● Exercise description
Show every line below where "CADILLAC" appears.

Supplied material below:

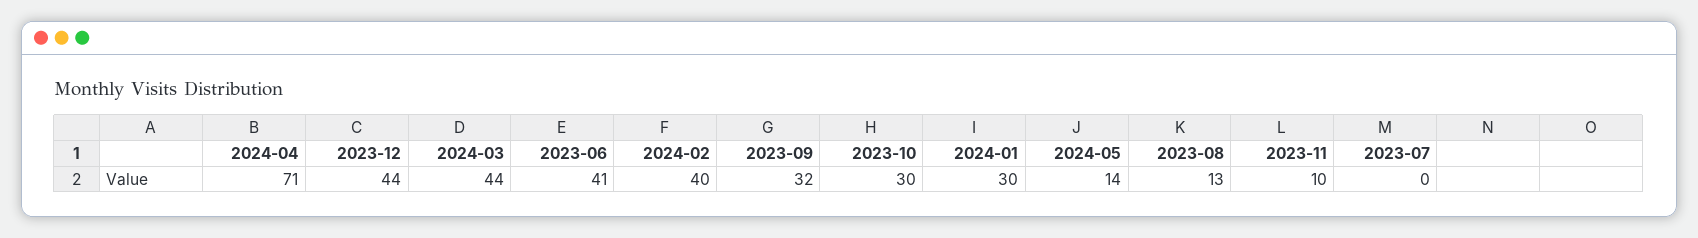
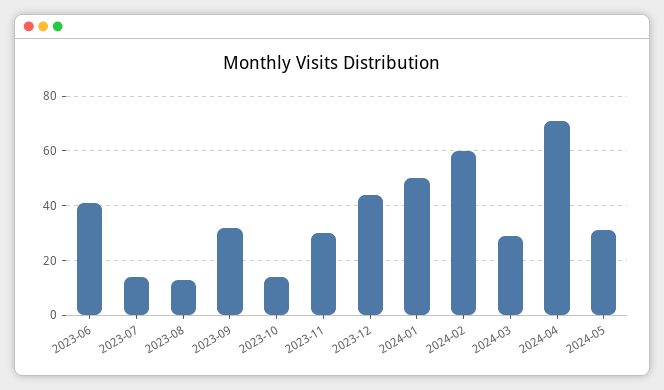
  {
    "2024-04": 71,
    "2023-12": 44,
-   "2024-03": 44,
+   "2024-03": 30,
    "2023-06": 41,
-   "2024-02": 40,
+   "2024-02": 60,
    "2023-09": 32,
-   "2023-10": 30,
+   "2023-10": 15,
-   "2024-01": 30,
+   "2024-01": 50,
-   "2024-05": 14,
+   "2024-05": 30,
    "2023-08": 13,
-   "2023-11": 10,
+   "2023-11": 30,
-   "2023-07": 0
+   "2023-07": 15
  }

End of Supplied material.
Supplied material below:

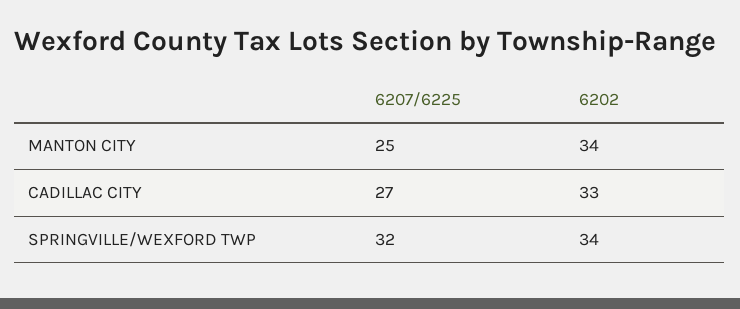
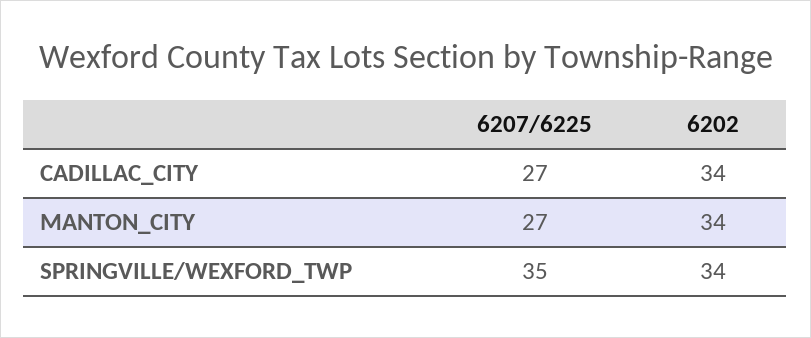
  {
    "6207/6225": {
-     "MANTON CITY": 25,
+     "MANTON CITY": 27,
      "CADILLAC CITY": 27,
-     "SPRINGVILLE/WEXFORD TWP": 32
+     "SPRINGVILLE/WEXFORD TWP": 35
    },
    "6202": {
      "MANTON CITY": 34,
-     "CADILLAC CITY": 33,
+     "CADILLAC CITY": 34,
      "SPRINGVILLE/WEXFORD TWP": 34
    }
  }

End of Supplied material.

● Exercise output
      "CADILLAC CITY": 27,
-     "CADILLAC CITY": 33,
+     "CADILLAC CITY": 34,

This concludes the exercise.